____ Text segment

Preparing for the next phase of mobile analytics on iOS: Past, present, and future
As we get closer to iOS 16 being released, predictions and rumors are increasing around Apple finally forcing the mobile advertising industry to exclusively use SKAdNetwork as originally intended. While some are still theorizing about yet-to-be-endorsed alternatives that can still attribute device-level data, at Singular we have been investing a lot of time and effort into understanding what the next phase of privacy-safe mobile analytics and campaign optimization should look like for iOS.
Our vision for Singular’s SKAdNetwork product is to deliver a reporting experience that’s as close as possible to pre iOS 14 user acquisition, including ad spend and ROAS, cohort metrics, and as many relevant breakdowns as possible … all of which are needed by marketers to optimize their iOS performance.

________
____ Records supplied

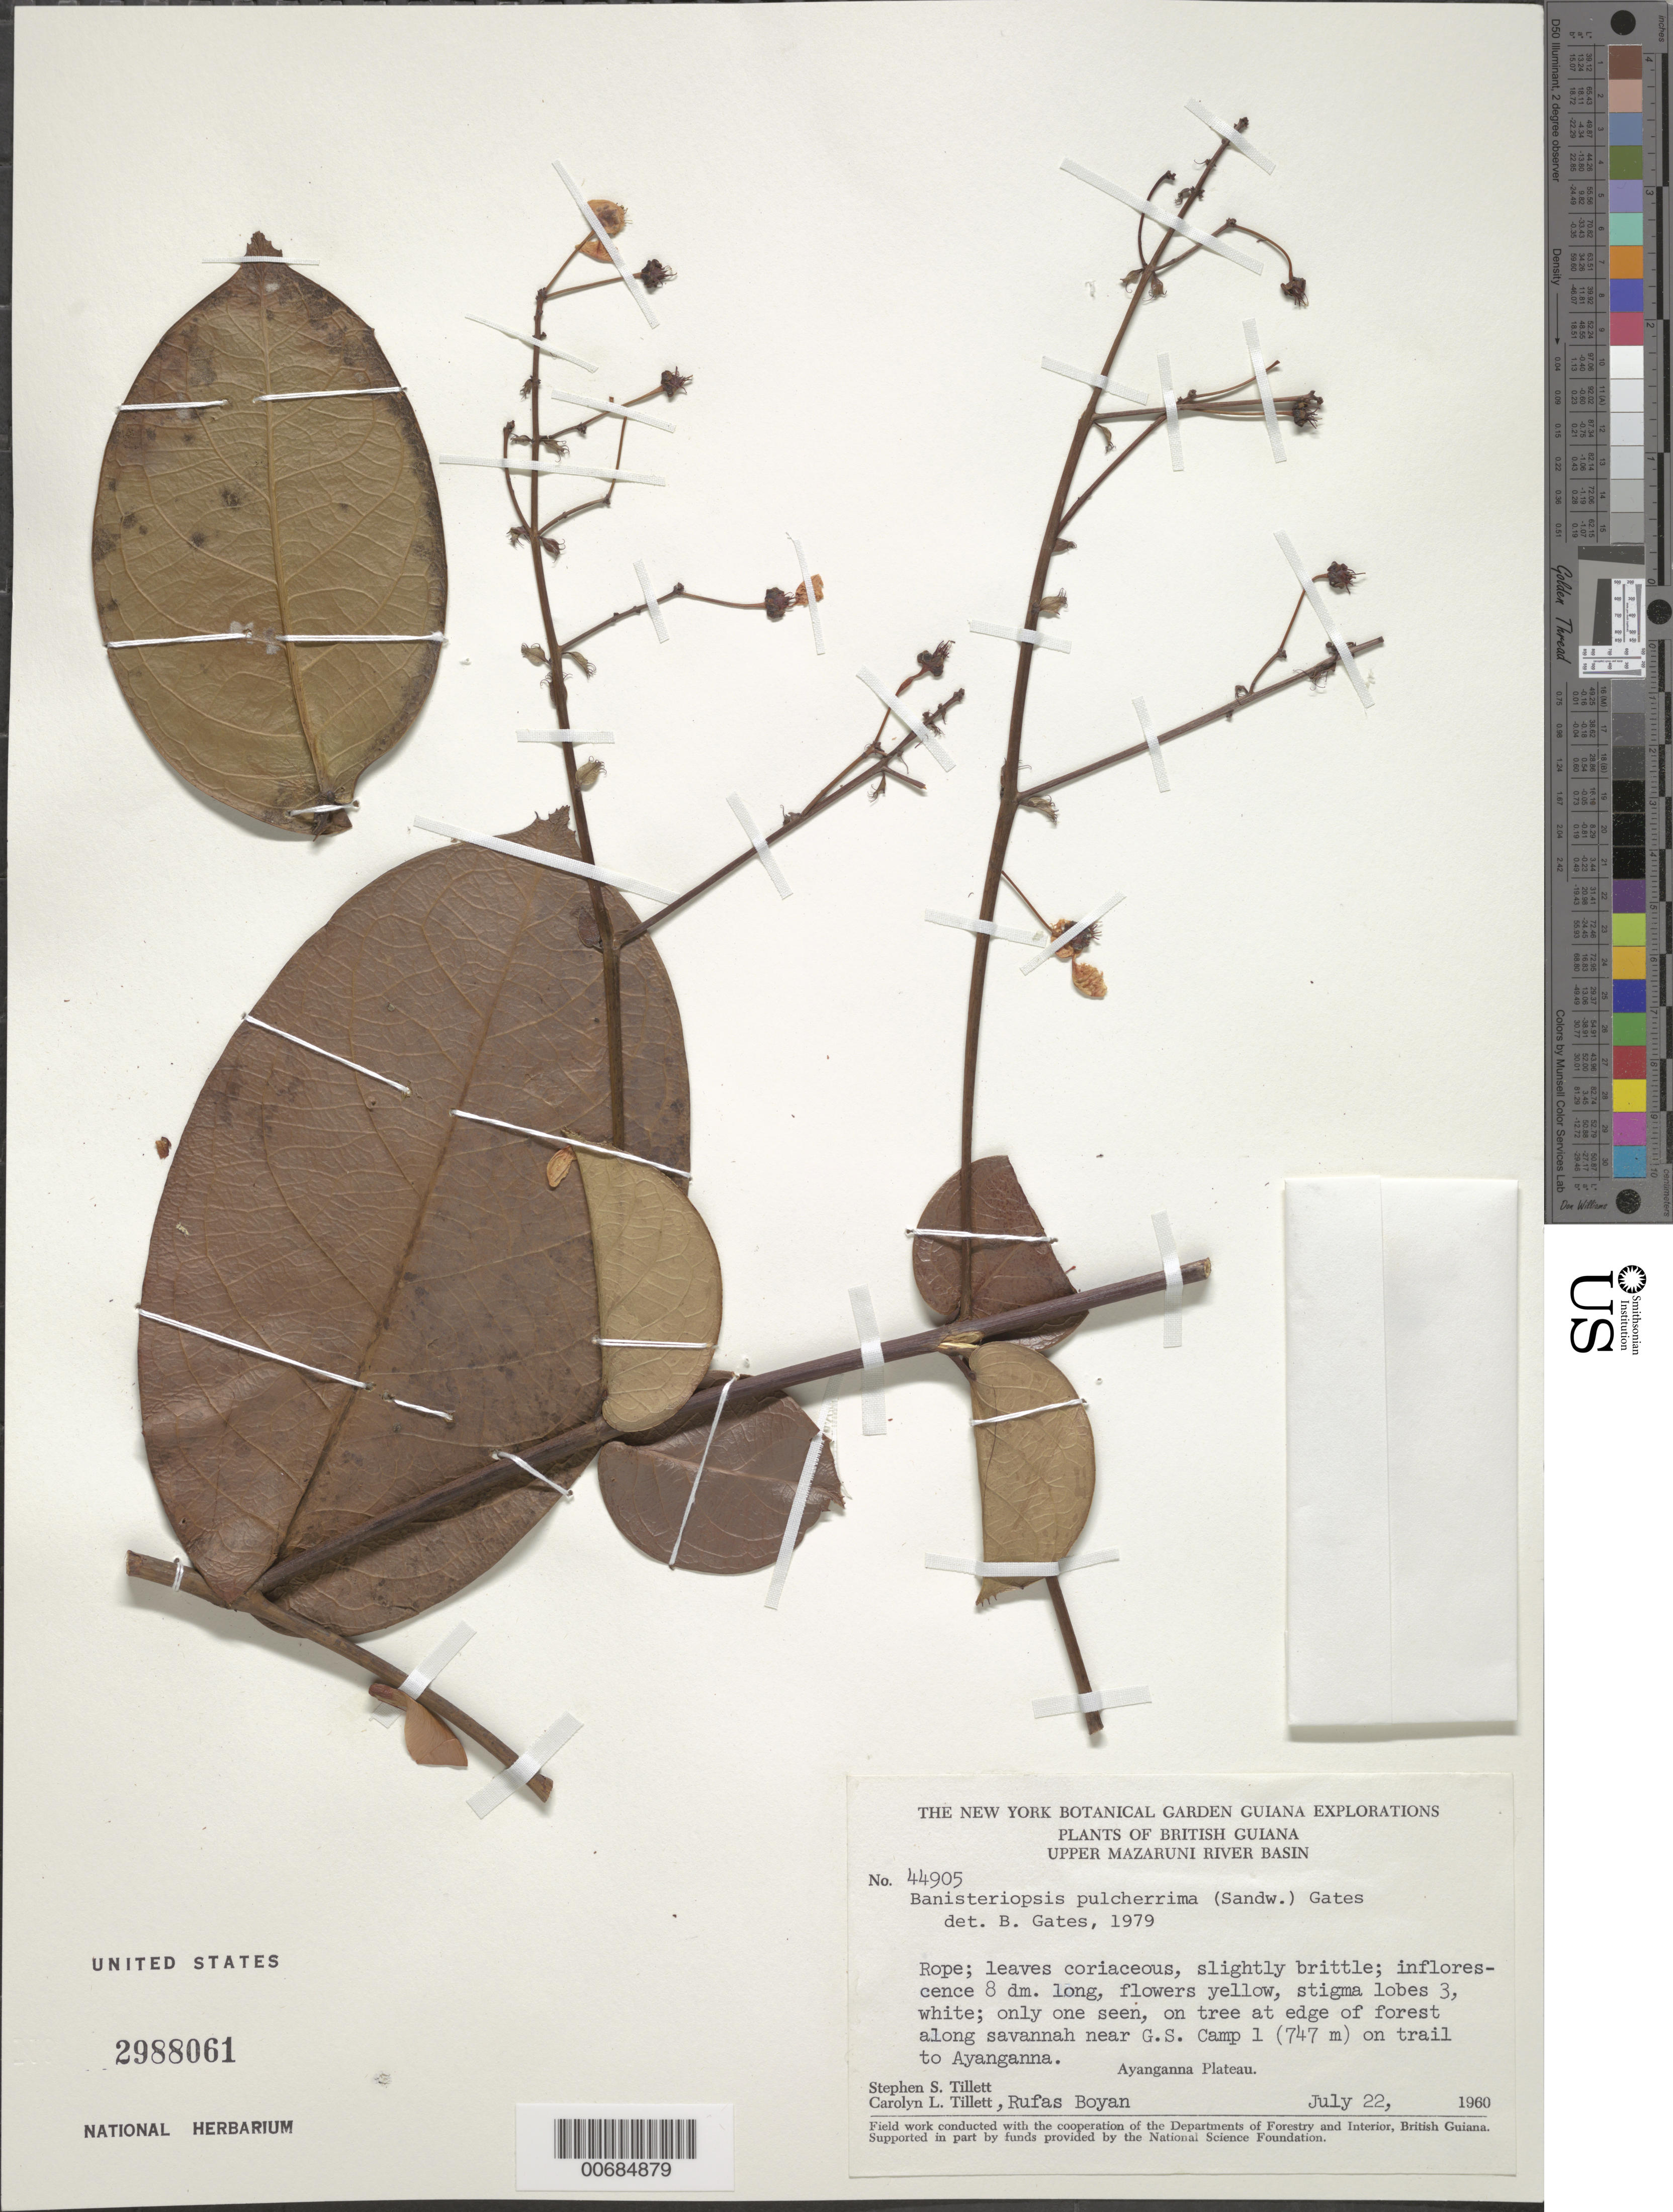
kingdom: Plantae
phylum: Tracheophyta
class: Magnoliopsida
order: Malpighiales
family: Malpighiaceae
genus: Banisteriopsis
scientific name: Banisteriopsis pulcherrima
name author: (Sandwith) B. Gates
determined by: Gates, B.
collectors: S. S. Tillett, C. L. Tillett & R. Boyan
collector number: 44905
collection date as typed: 22-Jul-60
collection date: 1960-07-22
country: Guyana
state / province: Cuyuni-Mazaruni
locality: Ayanganna Plateau; near G.S. Camp 1 on trail to Ayanganna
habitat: Edge of forest along savanna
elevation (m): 747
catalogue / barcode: US 2988061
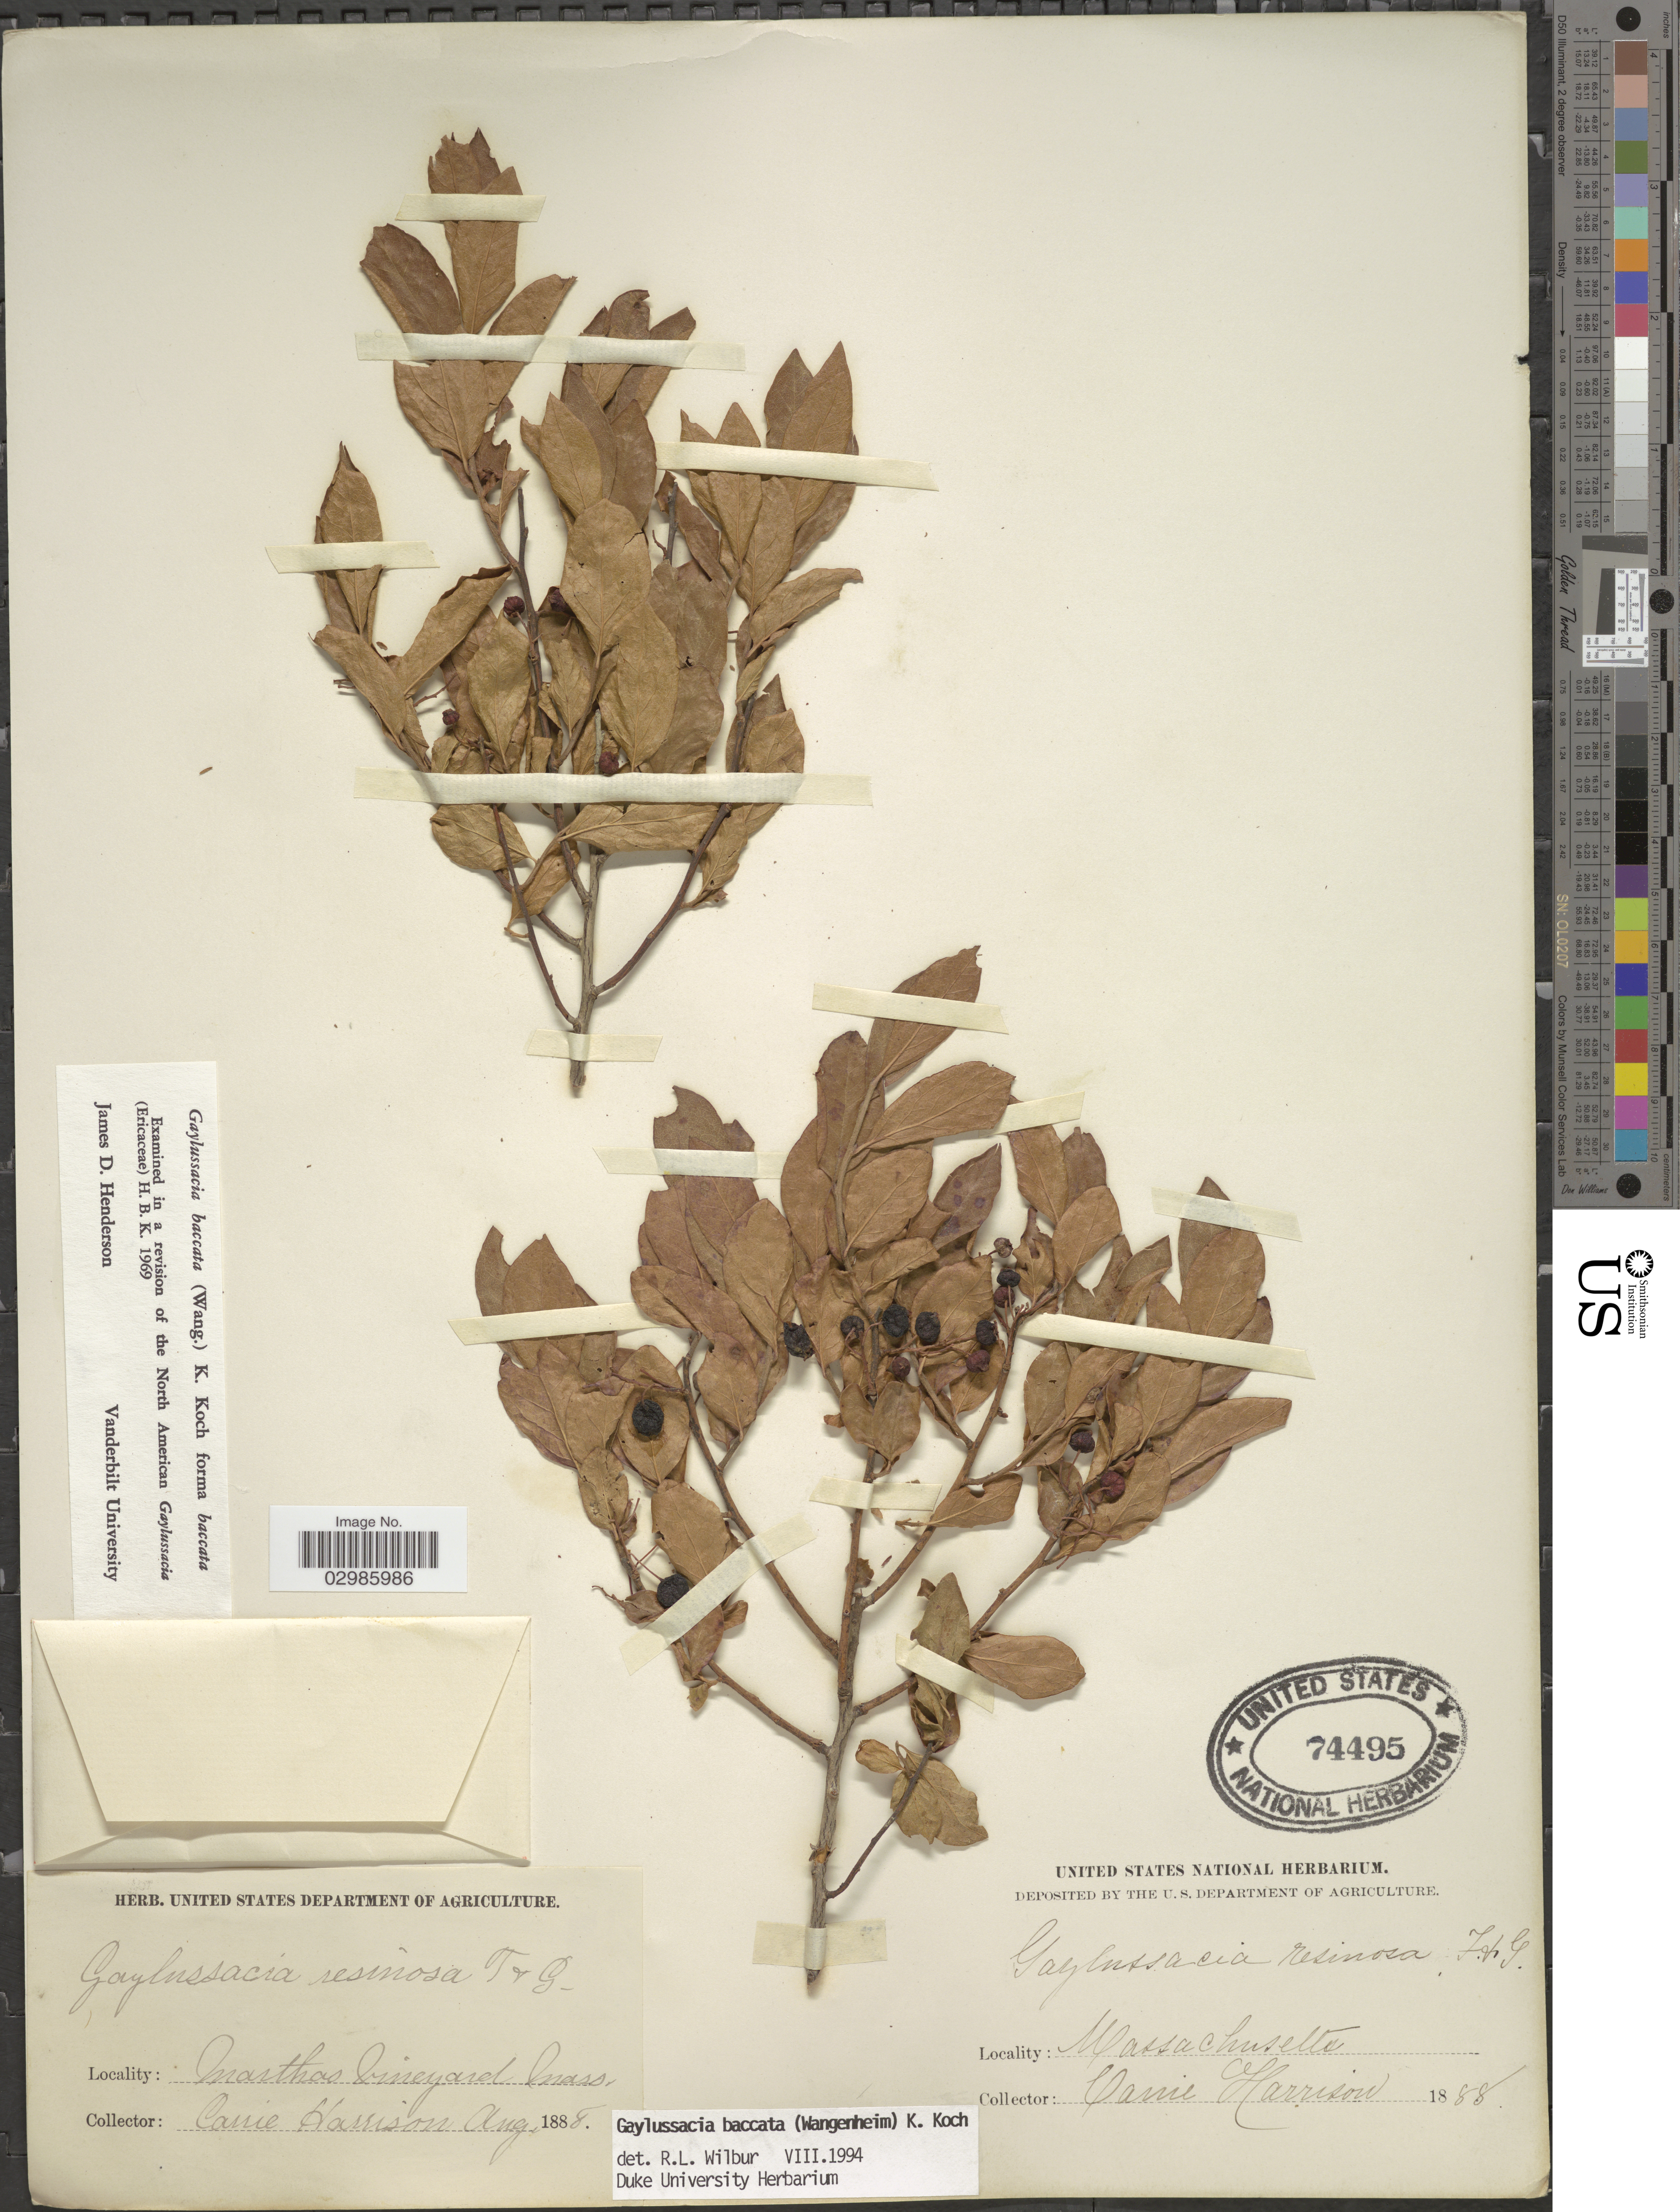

________

Stated task A:
Render this sentence from the iOS analytics post in Spanish: "As we get closer to iOS 16 being released, predictions and rumors are increasing around Apple finally forcing the mobile advertising industry to exclusively use SKAdNetwork as originally intended."
Stated task B:
Rewrite the rows from the line with "family: Malpighiaceae" up to and including the final line of the rows, swapping "habitat" for "surroundings" and keeping everything else the same. Give only those lines, without the pictures.
The iOS analytics post and the rows are unrelated material.

Exercise solution A:
A medida que se acerca el lanzamiento de iOS 16, aumentan las predicciones y los rumores de que Apple finalmente obligará a la industria de la publicidad móvil a usar exclusivamente SKAdNetwork, tal como se pretendía originalmente.

Exercise solution B:
family: Malpighiaceae
genus: Banisteriopsis
scientific name: Banisteriopsis pulcherrima
name author: (Sandwith) B. Gates
determined by: Gates, B.
collectors: S. S. Tillett, C. L. Tillett & R. Boyan
collector number: 44905
collection date as typed: 22-Jul-60
collection date: 1960-07-22
country: Guyana
state / province: Cuyuni-Mazaruni
locality: Ayanganna Plateau; near G.S. Camp 1 on trail to Ayanganna
surroundings: Edge of forest along savanna
elevation (m): 747
catalogue / barcode: US 2988061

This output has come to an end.